* [Record set]:
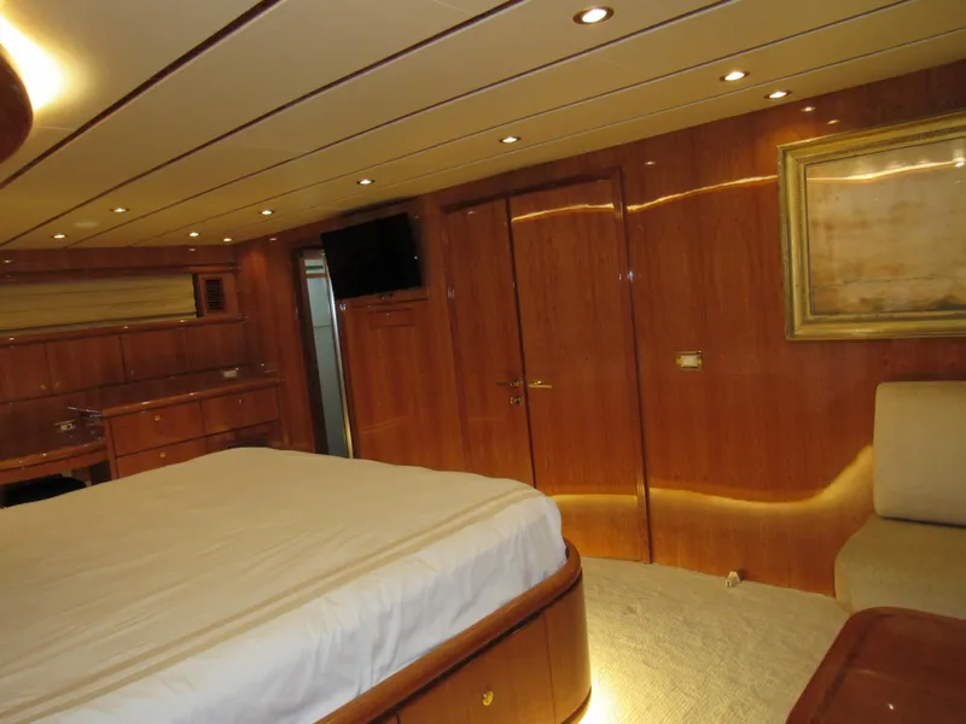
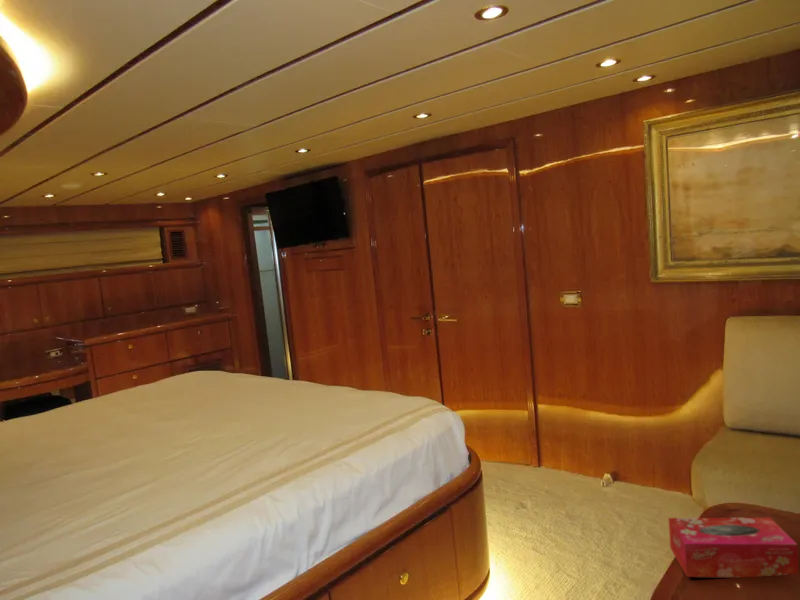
+ tissue box [667,516,800,579]
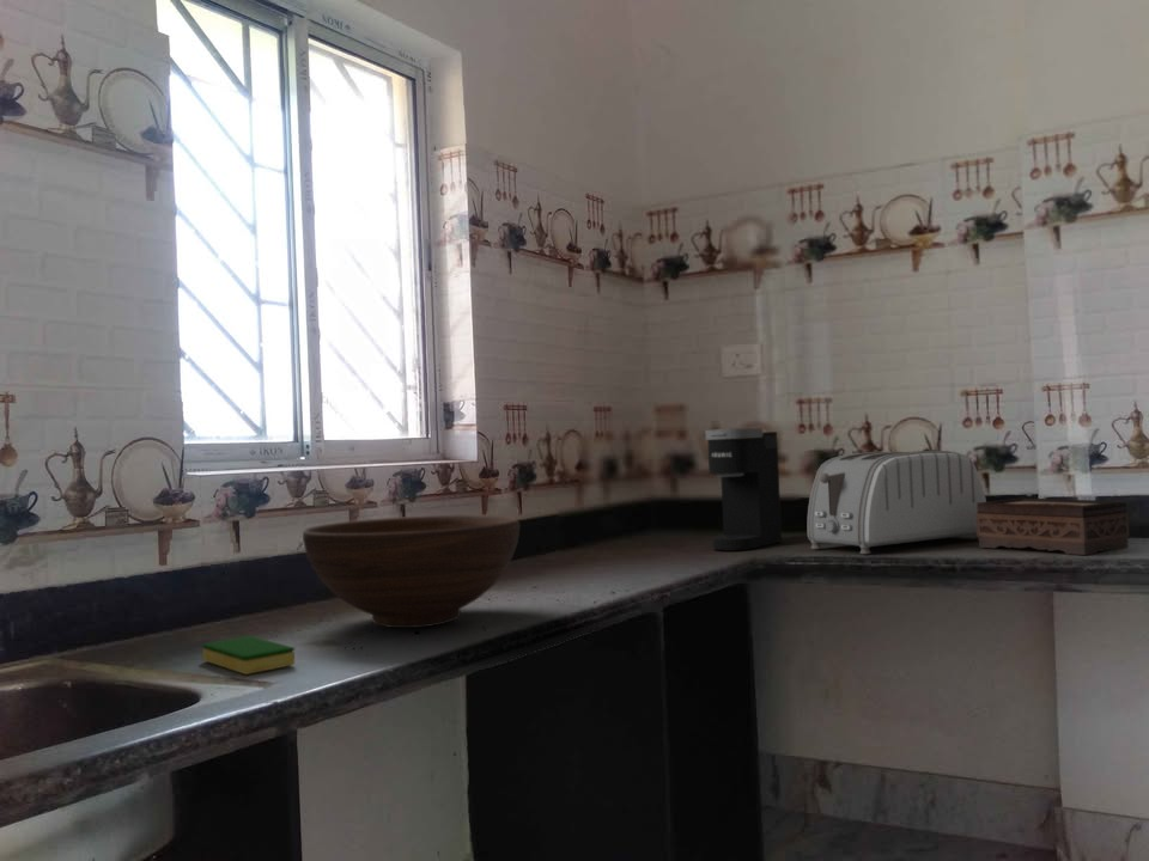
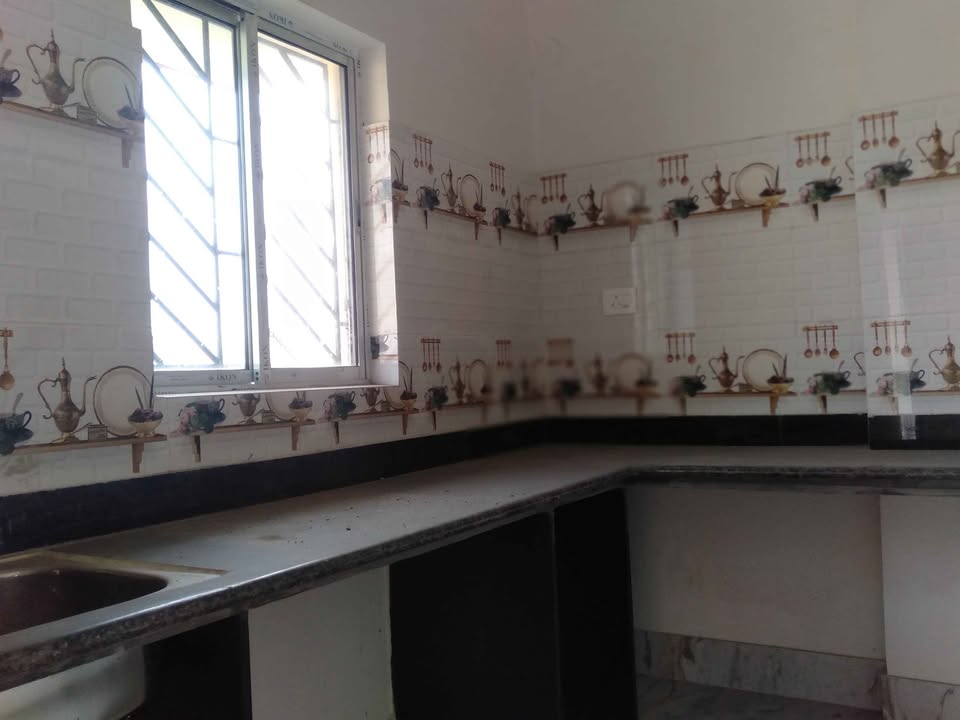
- dish sponge [201,635,296,676]
- coffee maker [704,427,783,552]
- toaster [807,450,987,555]
- fruit bowl [302,513,521,629]
- tissue box [975,497,1131,556]
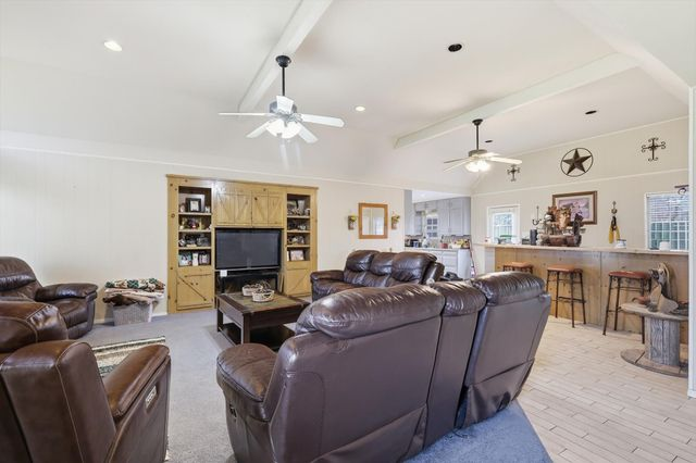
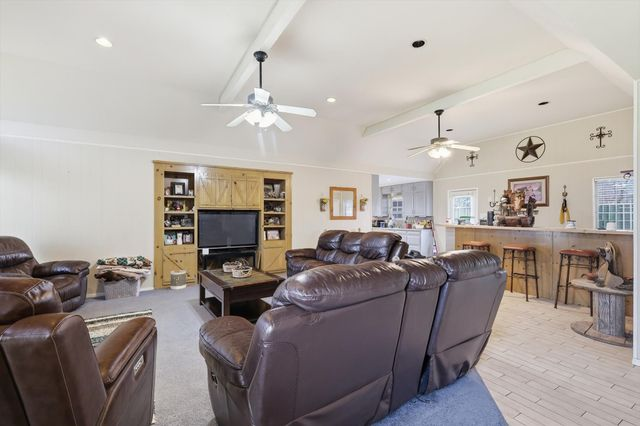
+ wastebasket [169,269,187,291]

* [Problem to solve]: Word-for-word repeat, images excluded: return all the data.

* [Solution for this task]:
+ tissue box [667,516,800,579]
- dish sponge [201,635,296,676]
- coffee maker [704,427,783,552]
- toaster [807,450,987,555]
- fruit bowl [302,513,521,629]
- tissue box [975,497,1131,556]
+ wastebasket [169,269,187,291]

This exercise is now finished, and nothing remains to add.